Exercise details. Leaving out the pictures, write the following records exactly as they read.

Data provided.

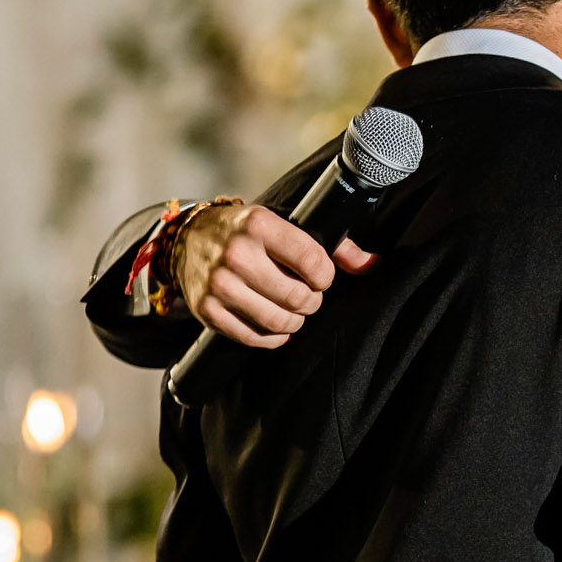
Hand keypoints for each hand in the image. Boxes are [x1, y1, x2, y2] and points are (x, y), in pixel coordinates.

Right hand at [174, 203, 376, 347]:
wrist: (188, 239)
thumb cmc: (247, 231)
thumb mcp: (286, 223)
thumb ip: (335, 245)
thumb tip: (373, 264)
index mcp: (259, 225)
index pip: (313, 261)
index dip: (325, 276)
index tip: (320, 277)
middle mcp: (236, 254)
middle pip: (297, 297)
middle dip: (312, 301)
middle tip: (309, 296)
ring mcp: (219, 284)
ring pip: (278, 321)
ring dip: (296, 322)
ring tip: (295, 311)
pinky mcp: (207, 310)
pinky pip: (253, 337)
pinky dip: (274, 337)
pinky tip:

Solution below.
Hand keypoints for each hand in the image. Boxes are [x1, y1, x2, y2] and points are (x, y), in pixel coordinates.

Right hand at [174, 203, 376, 347]:
wrist: (188, 239)
thumb cmc: (247, 231)
thumb mcp: (286, 223)
thumb ip: (335, 245)
thumb tip: (373, 264)
index mcp: (259, 225)
index pip: (313, 261)
index dip: (325, 276)
index tip: (320, 277)
middle mcp: (236, 254)
middle pip: (297, 297)
middle dip: (312, 301)
middle tip: (309, 296)
ring mcp: (219, 284)
ring pip: (278, 321)
ring dip: (296, 322)
ring tip: (295, 311)
pinky mcp: (207, 310)
pinky pip: (253, 337)
pinky dip: (274, 337)
pinky tip:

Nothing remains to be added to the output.